### The exercise
Write out the lines of all the records below again, swapping "Country of origin" for "Origin country" and changing nothing else. Leave the pictures out of your answer.

Extracted records:
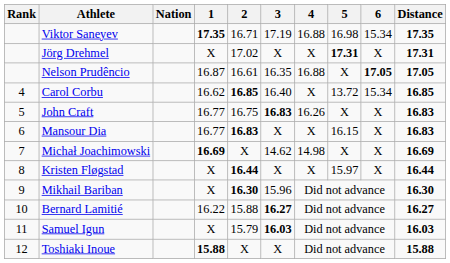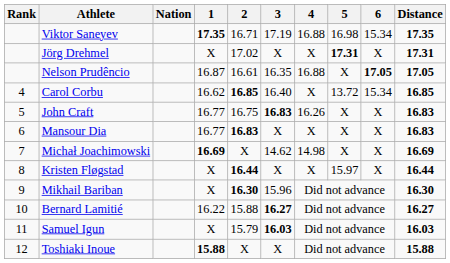Mansour Dia | 5: 16.15 -> X
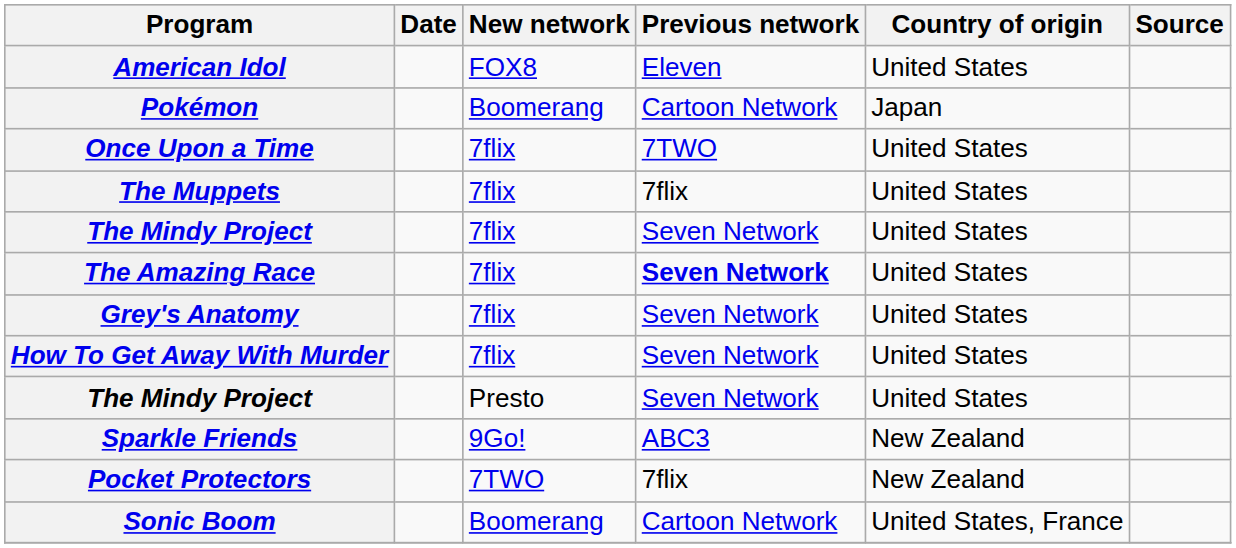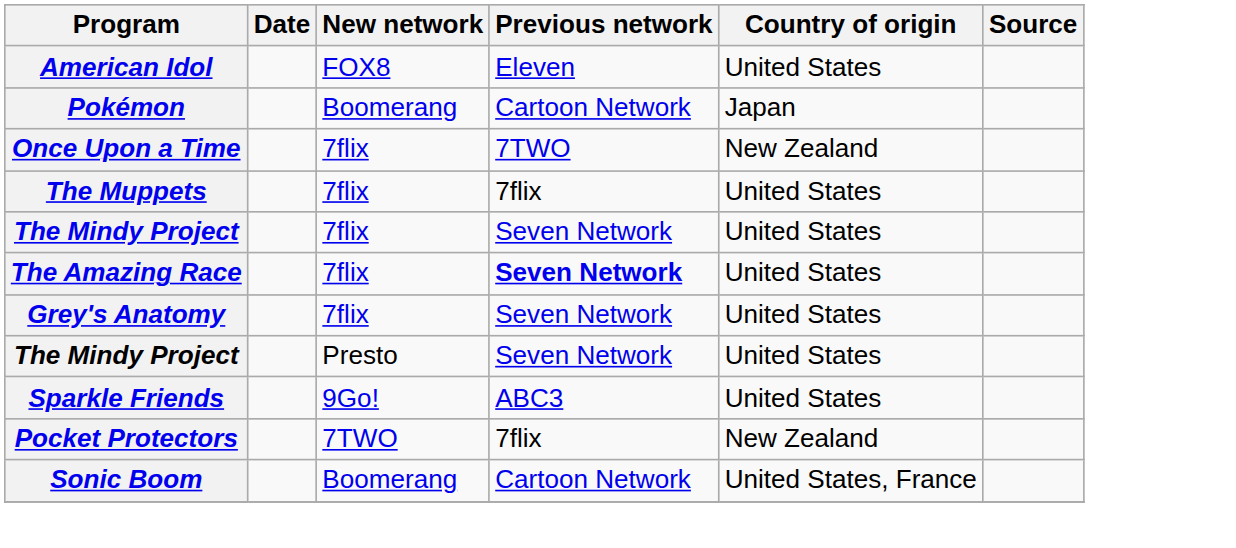Once Upon a Time | Country of origin: United States -> New Zealand
- row: How To Get Away With Murder | 7flix | Seven Network | United States
Sparkle Friends | Country of origin: New Zealand -> United States
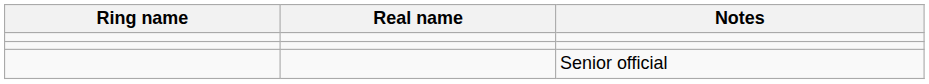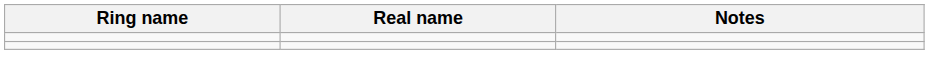- row: Senior official
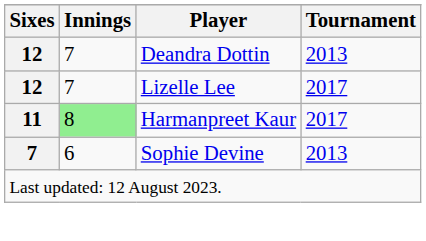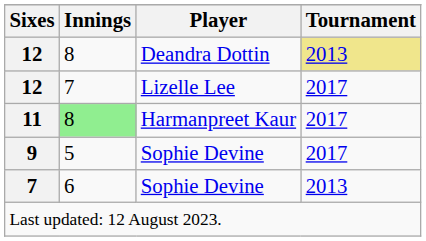12 / Deandra Dottin | Innings: 7 -> 8
12 / Deandra Dottin | Tournament: no background -> khaki background
+ row: 9 | 5 | Sophie Devine | 2017
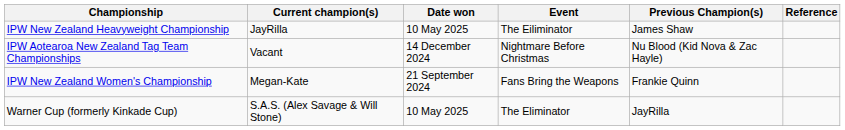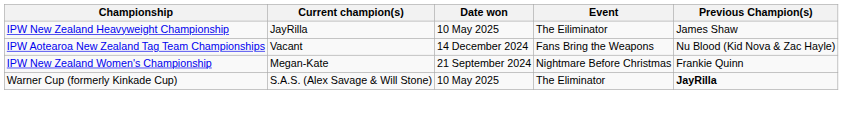- column: Reference
IPW Aotearoa New Zealand Tag Team Championships | Event: Nightmare Before Christmas -> Fans Bring the Weapons
IPW New Zealand Women's Championship | Event: Fans Bring the Weapons -> Nightmare Before Christmas
Warner Cup (formerly Kinkade Cup) | Previous Champion(s): normal -> bold
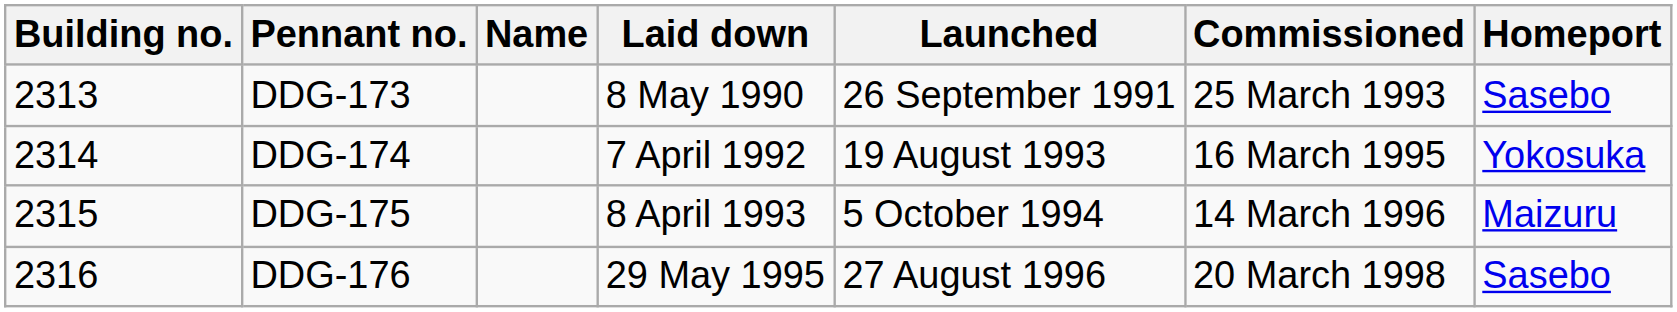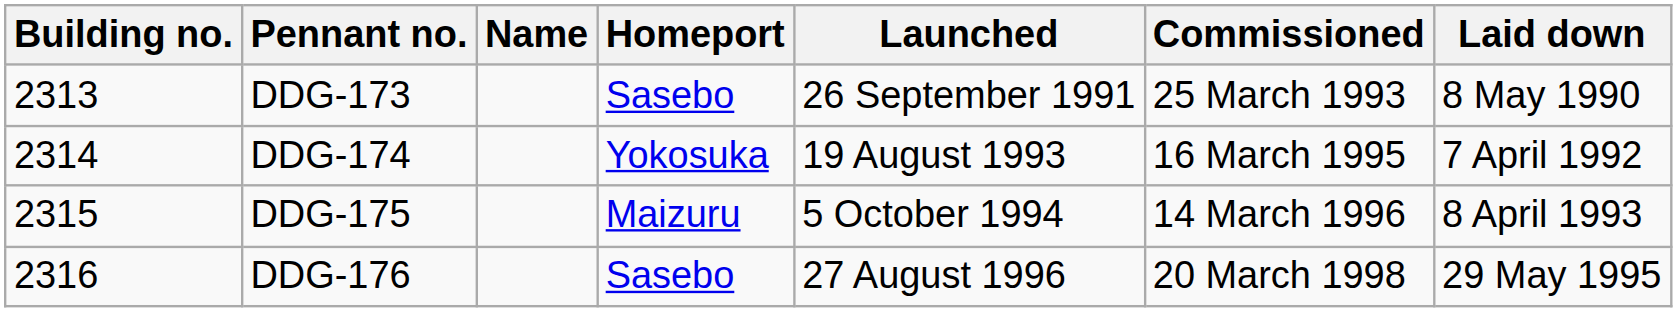columns swapped: Laid down <-> Homeport
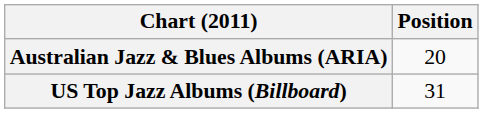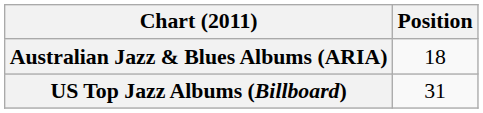Australian Jazz & Blues Albums (ARIA) | Position: 20 -> 18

### Result
Mansour Dia | 5: 16.15 -> X
Once Upon a Time | Origin country: United States -> New Zealand
- row: How To Get Away With Murder | 7flix | Seven Network | United States
Sparkle Friends | Origin country: New Zealand -> United States
- row: Senior official
12 / Deandra Dottin | Innings: 7 -> 8
12 / Deandra Dottin | Tournament: no background -> khaki background
+ row: 9 | 5 | Sophie Devine | 2017
- column: Reference
IPW Aotearoa New Zealand Tag Team Championships | Event: Nightmare Before Christmas -> Fans Bring the Weapons
IPW New Zealand Women's Championship | Event: Fans Bring the Weapons -> Nightmare Before Christmas
Warner Cup (formerly Kinkade Cup) | Previous Champion(s): normal -> bold
columns swapped: Laid down <-> Homeport
Australian Jazz & Blues Albums (ARIA) | Position: 20 -> 18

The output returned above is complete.